◆ What is being asked ◆
Please transcribe only the lines between the one containing "Remote/ virtual meetings, interviews" and the end of the records, both ends included, exactly as written; skip every picture.

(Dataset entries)

^^^^

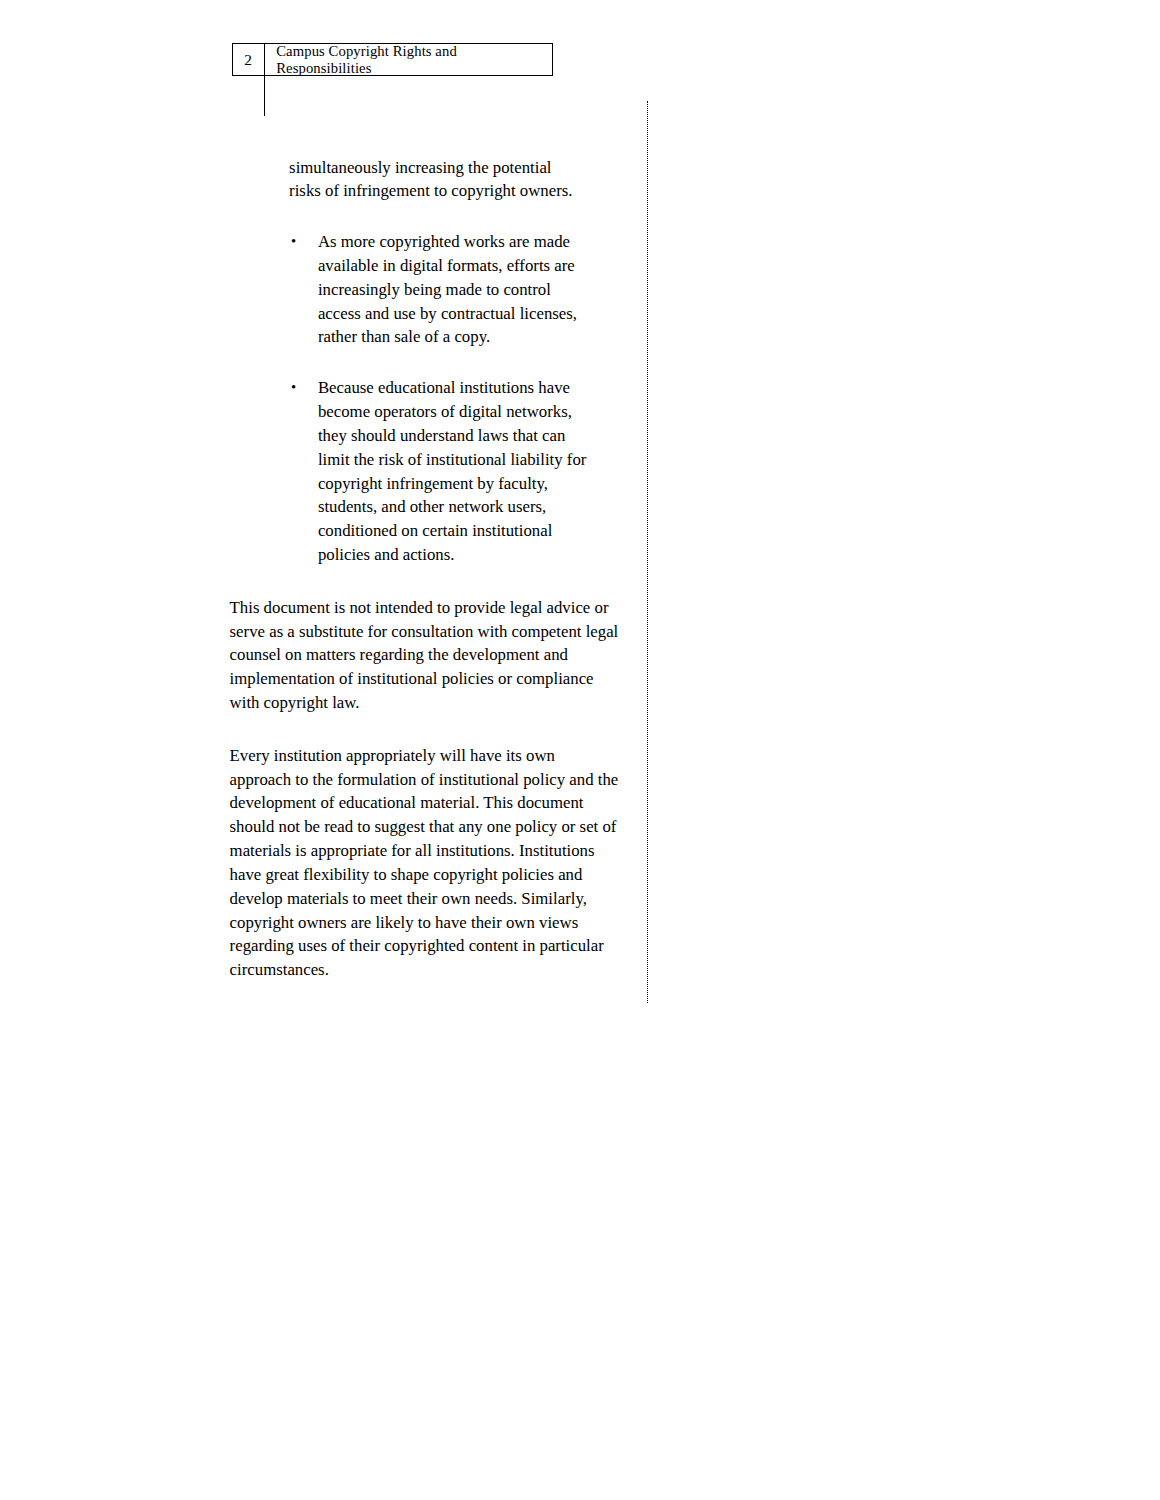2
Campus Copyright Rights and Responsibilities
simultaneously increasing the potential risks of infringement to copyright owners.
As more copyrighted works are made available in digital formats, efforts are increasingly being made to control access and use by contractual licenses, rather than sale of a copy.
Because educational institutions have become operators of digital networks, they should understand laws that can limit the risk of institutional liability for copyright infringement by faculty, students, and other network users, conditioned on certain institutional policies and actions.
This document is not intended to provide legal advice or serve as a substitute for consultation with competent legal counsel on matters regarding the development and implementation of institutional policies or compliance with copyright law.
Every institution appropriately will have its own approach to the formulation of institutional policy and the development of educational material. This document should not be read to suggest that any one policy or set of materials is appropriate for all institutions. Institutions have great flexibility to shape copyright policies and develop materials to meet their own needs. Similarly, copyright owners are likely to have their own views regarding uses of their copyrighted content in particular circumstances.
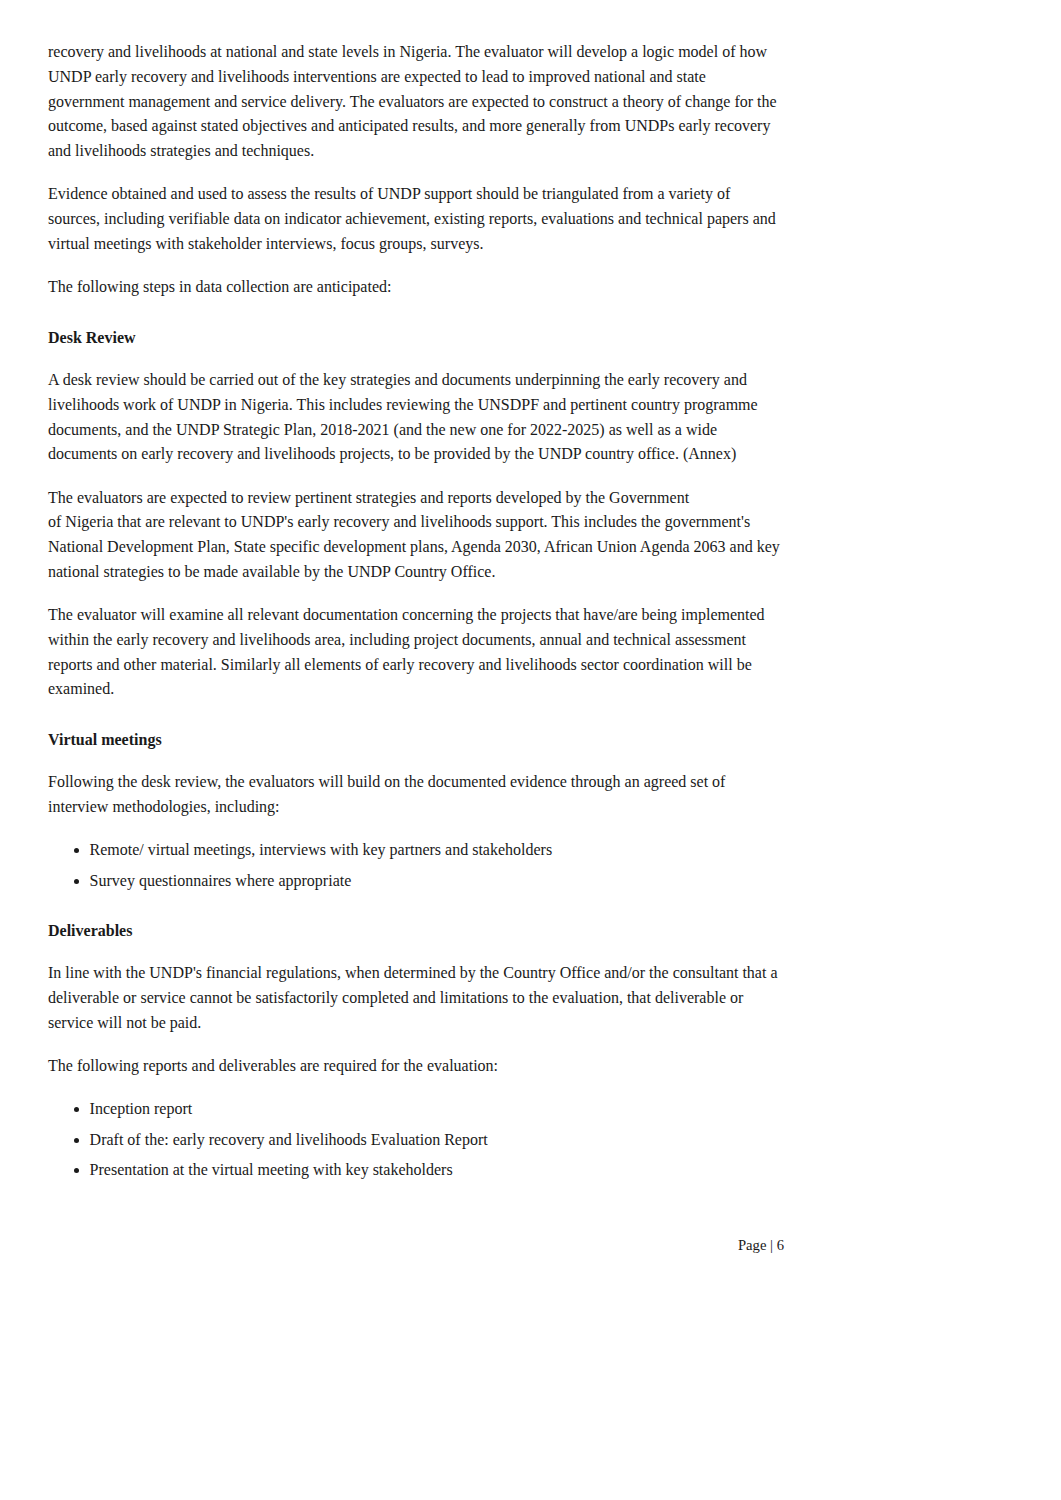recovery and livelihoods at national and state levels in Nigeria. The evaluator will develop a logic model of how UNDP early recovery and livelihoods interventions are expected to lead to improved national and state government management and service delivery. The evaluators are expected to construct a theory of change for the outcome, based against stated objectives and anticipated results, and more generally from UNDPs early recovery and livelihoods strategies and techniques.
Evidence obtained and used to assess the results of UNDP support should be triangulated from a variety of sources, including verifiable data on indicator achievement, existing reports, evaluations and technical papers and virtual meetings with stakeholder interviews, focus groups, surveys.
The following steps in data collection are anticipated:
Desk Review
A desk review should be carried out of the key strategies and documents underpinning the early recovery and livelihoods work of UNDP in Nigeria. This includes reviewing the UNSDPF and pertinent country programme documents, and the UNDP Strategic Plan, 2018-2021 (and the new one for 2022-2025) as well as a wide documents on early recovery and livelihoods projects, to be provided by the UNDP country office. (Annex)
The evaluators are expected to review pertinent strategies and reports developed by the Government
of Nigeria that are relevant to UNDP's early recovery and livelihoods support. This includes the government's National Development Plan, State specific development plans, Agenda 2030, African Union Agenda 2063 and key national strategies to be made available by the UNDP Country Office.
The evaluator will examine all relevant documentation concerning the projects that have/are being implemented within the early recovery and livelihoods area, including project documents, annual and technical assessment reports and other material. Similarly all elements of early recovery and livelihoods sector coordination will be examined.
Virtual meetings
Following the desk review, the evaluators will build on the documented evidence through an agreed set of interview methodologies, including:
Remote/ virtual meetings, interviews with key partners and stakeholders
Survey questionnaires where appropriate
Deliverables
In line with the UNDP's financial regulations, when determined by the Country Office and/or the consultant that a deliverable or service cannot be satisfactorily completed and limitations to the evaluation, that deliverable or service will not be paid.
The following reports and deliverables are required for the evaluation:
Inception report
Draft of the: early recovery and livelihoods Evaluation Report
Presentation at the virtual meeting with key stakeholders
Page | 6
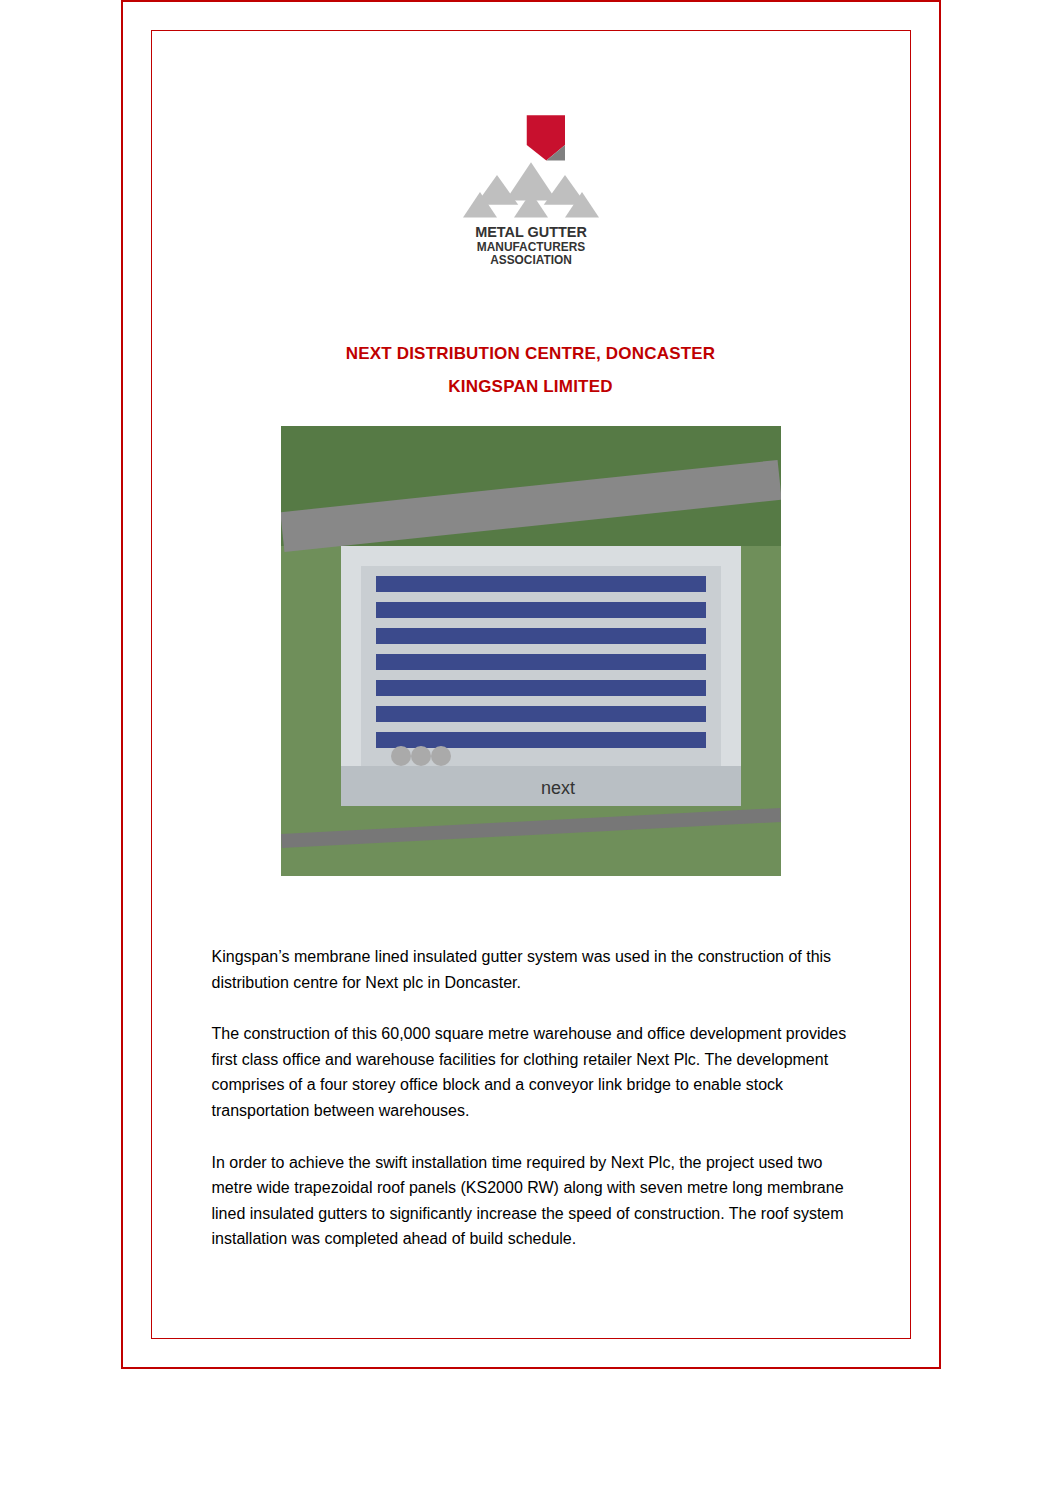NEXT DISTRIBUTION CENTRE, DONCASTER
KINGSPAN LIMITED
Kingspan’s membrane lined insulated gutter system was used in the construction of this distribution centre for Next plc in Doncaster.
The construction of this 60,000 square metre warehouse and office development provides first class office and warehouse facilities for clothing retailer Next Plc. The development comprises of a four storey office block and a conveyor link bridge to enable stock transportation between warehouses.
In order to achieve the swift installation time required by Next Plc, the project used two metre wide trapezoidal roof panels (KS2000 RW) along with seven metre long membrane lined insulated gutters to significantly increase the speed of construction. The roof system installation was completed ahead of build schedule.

^^^^

◆ Result below ◆
Remote/ virtual meetings, interviews with key partners and stakeholders
Survey questionnaires where appropriate
Deliverables
In line with the UNDP's financial regulations, when determined by the Country Office and/or the consultant that a deliverable or service cannot be satisfactorily completed and limitations to the evaluation, that deliverable or service will not be paid.
The following reports and deliverables are required for the evaluation:
Inception report
Draft of the: early recovery and livelihoods Evaluation Report
Presentation at the virtual meeting with key stakeholders
Page | 6
NEXT DISTRIBUTION CENTRE, DONCASTER
KINGSPAN LIMITED
Kingspan’s membrane lined insulated gutter system was used in the construction of this distribution centre for Next plc in Doncaster.
The construction of this 60,000 square metre warehouse and office development provides first class office and warehouse facilities for clothing retailer Next Plc. The development comprises of a four storey office block and a conveyor link bridge to enable stock transportation between warehouses.
In order to achieve the swift installation time required by Next Plc, the project used two metre wide trapezoidal roof panels (KS2000 RW) along with seven metre long membrane lined insulated gutters to significantly increase the speed of construction. The roof system installation was completed ahead of build schedule.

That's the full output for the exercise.